Does Life Ever Write the Final Chapter?

Did Lee Harvey Oswald murder a President?

I have heard it argued for as long as I’ve been writing.

Does art imitate life?
Or does life imitate art.

Now let me take that one step farther.

Do novels and life have anything in common?

On the surface, they have a lot.

Both novels and life have characters. Some get along, and some don’t. They have conflicts and disappointments and frustrations and numerous pages of grief and sadness.

A novel is all about love, hate, power, greed, jealousy, ambition, and redemption.

And so is life.

But that’s where it ends, and one primary difference raises its ugly head.

A novel has a final chapter, that last confrontation between good and evil where puzzles are solved, questions are answered, mysteries are resolved, people live happily ever after or go their separate ways, still resolute in their own decisions. Suspects are acquitted or shipped off to prison.

We know what happens and why it happened.

Life, unfortunately, is not always summed up at the end.
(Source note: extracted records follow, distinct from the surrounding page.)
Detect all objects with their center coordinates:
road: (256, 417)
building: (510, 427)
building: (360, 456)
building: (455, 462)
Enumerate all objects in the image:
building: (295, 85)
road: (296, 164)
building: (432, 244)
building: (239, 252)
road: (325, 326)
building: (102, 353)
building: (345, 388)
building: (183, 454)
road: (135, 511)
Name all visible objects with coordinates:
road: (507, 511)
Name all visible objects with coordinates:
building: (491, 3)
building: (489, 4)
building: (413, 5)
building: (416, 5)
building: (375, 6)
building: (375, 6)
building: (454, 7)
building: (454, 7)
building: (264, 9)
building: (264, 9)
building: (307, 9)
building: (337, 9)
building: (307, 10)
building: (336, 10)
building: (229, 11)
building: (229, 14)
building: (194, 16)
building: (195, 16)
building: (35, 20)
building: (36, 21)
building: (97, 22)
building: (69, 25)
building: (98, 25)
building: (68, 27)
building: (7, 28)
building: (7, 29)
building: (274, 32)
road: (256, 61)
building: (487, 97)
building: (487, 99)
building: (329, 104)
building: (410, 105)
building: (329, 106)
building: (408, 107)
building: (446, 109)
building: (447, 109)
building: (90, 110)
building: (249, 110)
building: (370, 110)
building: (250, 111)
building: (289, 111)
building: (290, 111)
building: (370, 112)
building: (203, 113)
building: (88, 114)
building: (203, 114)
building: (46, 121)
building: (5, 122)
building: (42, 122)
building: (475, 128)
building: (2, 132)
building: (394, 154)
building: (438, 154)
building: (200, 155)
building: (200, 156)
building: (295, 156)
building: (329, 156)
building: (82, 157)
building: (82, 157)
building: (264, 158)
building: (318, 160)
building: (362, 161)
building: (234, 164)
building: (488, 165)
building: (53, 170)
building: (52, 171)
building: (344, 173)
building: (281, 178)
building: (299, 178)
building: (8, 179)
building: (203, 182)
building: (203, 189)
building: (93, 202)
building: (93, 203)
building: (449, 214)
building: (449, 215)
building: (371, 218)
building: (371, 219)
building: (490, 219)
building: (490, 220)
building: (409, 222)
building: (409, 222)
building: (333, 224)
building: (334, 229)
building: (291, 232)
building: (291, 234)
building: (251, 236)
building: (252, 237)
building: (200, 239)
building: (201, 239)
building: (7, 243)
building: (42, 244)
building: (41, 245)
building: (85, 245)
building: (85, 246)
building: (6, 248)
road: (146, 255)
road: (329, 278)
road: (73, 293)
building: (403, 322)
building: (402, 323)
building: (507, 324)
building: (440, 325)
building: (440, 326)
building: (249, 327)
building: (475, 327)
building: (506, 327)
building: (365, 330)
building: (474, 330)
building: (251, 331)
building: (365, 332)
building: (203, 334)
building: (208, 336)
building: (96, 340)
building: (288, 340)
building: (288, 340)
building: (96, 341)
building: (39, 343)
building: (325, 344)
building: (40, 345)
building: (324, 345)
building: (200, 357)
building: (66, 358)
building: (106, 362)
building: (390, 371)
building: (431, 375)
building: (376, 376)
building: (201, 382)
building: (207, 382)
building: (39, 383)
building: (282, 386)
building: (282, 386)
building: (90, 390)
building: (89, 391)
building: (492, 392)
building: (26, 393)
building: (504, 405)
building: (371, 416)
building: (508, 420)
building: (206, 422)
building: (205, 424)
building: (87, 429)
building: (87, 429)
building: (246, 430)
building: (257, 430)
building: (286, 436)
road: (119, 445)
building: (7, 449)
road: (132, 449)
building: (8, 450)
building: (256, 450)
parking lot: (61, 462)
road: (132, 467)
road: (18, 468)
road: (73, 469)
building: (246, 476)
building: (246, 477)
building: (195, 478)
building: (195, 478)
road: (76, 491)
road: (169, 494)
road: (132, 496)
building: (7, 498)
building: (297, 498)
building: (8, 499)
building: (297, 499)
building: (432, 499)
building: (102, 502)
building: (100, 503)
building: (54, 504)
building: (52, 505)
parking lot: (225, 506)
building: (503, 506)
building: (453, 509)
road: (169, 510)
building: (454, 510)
On Sunday, I wrote a blog about my days with the mother of the lone gunman accused to assassinating President John F. Kennedy. After almost fifty years, the case is still tainted with controversy and conspiracy theories. Did Lee Harvey pull the trigger? Was it the man on the grassy knoll? Did someone fire the fatal shots from a manhole in the middle of the street? Was the hit ordered by Russia, by the CIA, by the Mob?

We still don’t know for sure.

Who hired John Wilkes Booth to kill Lincoln?

And that takes me back to the assassination of Abraham Lincoln. Was the murder ordered by Southerners intent on exacting their measure of revenge after a long and brutal Civil War? Or was he gunned down at the request of the Secretary of War who was angry because Lincoln wanted to unite the country again? The Secretary was demanding that the South be treated as vanquished foes. John Wilkes Booth, from all accounts, fired the shot, but was he really killed, or did he escape? There are historians in Granbury, Texas, who swear that Booth rode into town during the 1870s and tended bar under the name of St. John. But he drank a lot, quoted long passages of Shakespeare, said he had been an actor, performed one-man shows, and privately admitted to being Booth.

We still don’t know for sure.

Amelia Earhart was the sweetheart of the skies. But she vanished during a flight around the world, and no word was ever heard of her again. Explorers still search for traces of the ill-fated flight and occasionally think they have found some relic on some remote island.  But they come home disillusioned.

And we still don’t know for sure what happened to her.

Children are missing. Their pictures are plastered on milk cartons. They walked down the street on day, and suddenly they don’t exist anymore.

A soldier never comes home from Vietnam.

A husband never comes home from work.

A high school junior walks into a classroom and pulls a pistol from his book bag and shoots as many as he can before someone shoots him.

A neighbor next door walks out into the backyard, sits beside the pool in a lawn chair, downs a jigger of bourbon, and places .38 caliber bullet in his brain.

And we are left to wonder: Why? Why? Why?

And we never know why.

Life is a cruel and terrible author.

Life doesn’t write the final chapter.

Life simply writes: The End.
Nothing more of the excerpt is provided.